**Passage to read:**
# # # #

The other "arguments" are just laughable. Mark and John start with the baptism....annnd?? So what? More arguments from silence about the virgin birth. It just goes on and on. A compendium of bad arguments.

One insteresting thing I found not featured in his article was the following from here:

Church Fathers Irenaeus and Tertullian attest to the existence of versions of Luke that must have been in prominent circulation by c.150CE that did not include chapters 1-2. These were found in Marcionite churches. Is it just a coincidence that these are the very chapters that differ thematically and stylistically? Of course Irenaeus and Tertullian say that these chapters had been edited out by the holders of these gospels, but they don’t provide compelling evidence and argument. It’s their word against the word of the Marcionites. To quote scholar Jason BeDuhn: “[criticism by the Church Fathers that Marcion edited out Luke 1-2] was at best a guess on their part, and it cannot be given any weight as history just on their word”
https://jesustweezers.home.blog/2019/01/18/the-case-against-luke-1-2/

Ever heard of this incident? Seems rather suspicious to say the least.

(This article might be more insteresting to you. I think it's better argued but includes a couple of the same points.)

Thanks for taking the time to respond. Been really insterested in this a wasn't able to find many counter arguments on Google.

# # # #

[Images with keypoint coordinates]

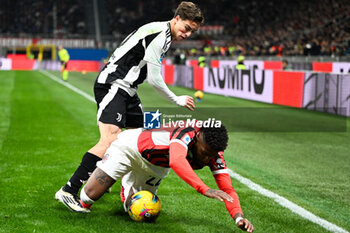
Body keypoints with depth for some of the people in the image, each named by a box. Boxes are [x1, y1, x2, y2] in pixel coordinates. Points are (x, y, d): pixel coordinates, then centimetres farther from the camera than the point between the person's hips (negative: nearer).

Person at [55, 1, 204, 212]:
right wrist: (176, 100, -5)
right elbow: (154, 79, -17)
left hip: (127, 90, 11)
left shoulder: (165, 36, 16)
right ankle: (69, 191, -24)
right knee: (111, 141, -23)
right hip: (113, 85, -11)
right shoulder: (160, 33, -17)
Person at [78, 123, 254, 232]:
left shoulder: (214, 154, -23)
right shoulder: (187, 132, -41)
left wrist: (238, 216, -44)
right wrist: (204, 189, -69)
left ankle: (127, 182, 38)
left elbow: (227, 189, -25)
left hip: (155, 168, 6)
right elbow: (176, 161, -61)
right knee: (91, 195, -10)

# # # #

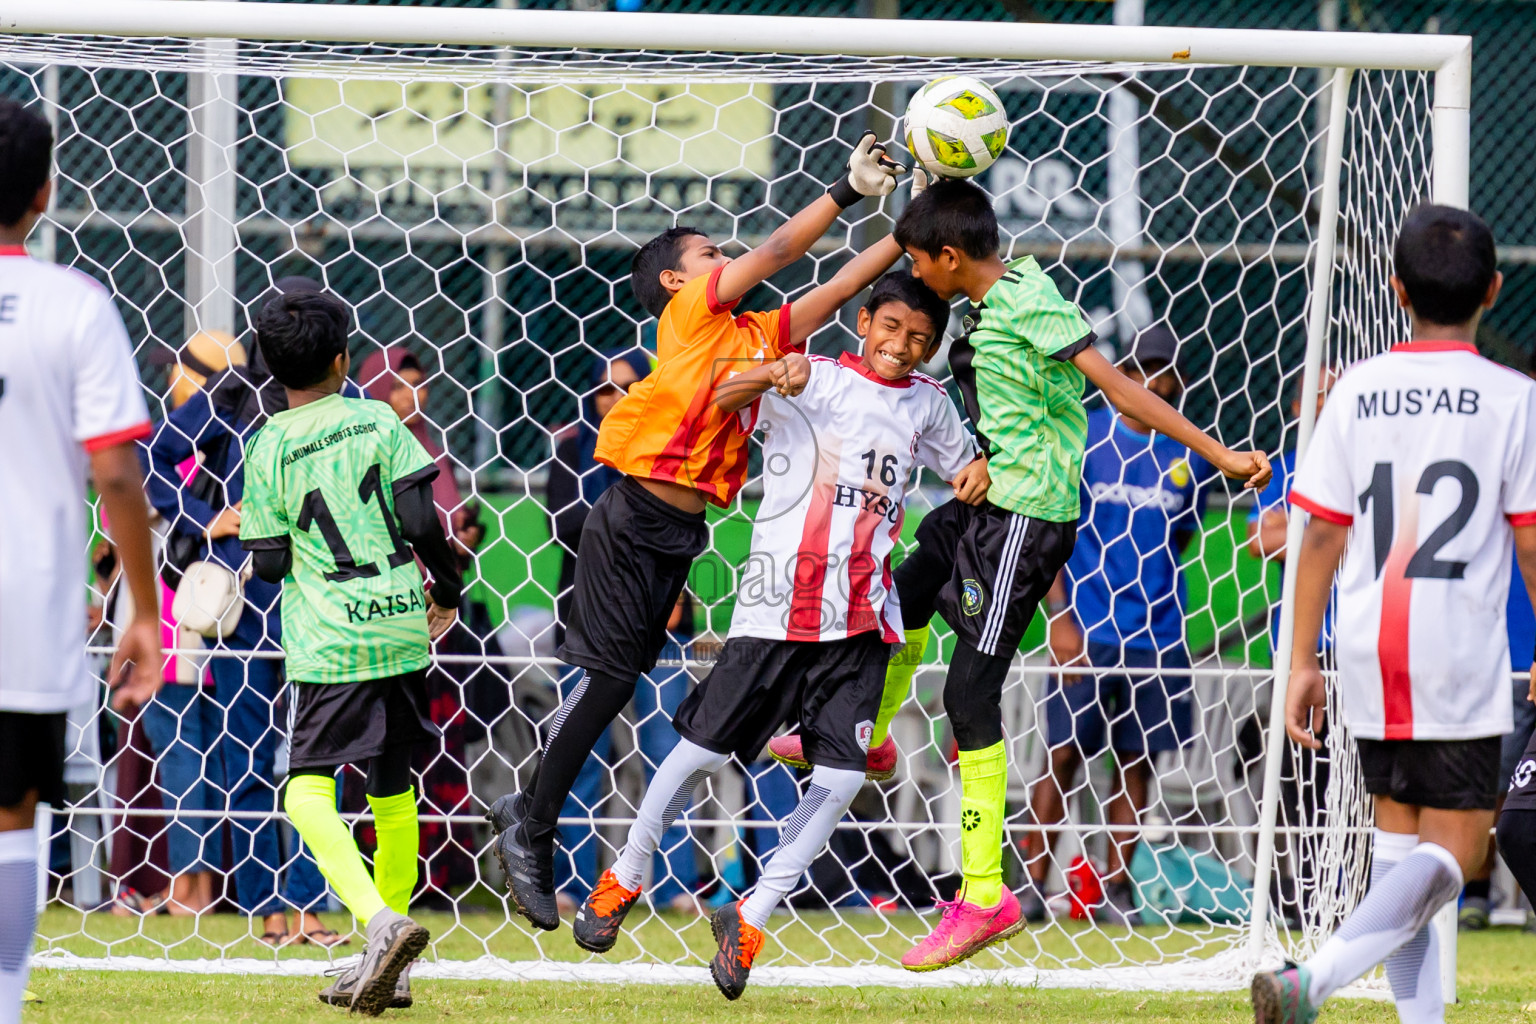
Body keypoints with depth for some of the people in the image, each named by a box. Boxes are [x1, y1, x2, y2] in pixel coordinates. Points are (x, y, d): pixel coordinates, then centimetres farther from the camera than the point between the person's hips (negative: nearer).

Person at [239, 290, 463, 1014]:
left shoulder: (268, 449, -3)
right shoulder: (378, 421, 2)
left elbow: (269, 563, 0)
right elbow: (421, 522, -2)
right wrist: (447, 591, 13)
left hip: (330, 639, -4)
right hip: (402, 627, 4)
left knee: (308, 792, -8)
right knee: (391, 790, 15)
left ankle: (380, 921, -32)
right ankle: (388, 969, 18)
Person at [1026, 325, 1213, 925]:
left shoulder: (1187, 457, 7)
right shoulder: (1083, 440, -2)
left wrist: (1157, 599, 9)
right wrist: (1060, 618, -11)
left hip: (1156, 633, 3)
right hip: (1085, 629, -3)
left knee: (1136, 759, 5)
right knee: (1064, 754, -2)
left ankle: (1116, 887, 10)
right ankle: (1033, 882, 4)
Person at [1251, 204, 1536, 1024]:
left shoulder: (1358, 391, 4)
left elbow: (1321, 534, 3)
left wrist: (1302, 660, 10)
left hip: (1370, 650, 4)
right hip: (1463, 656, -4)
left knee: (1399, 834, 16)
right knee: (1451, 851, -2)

# # # #

**To do:**
1. According to the comment on Luke 1-2, in which churches were the versions of Luke without chapters 1-2 found?
2. Print the stretch of the comment on Luke 1-2 from "Church Fathers Irenaeus" through "say the least.".

**Outputs by task:**
1. In Marcionite churches.

2.
Church Fathers Irenaeus and Tertullian attest to the existence of versions of Luke that must have been in prominent circulation by c.150CE that did not include chapters 1-2. These were found in Marcionite churches. Is it just a coincidence that these are the very chapters that differ thematically and stylistically? Of course Irenaeus and Tertullian say that these chapters had been edited out by the holders of these gospels, but they don’t provide compelling evidence and argument. It’s their word against the word of the Marcionites. To quote scholar Jason BeDuhn: “[criticism by the Church Fathers that Marcion edited out Luke 1-2] was at best a guess on their part, and it cannot be given any weight as history just on their word”
https://jesustweezers.home.blog/2019/01/18/the-case-against-luke-1-2/

Ever heard of this incident? Seems rather suspicious to say the least.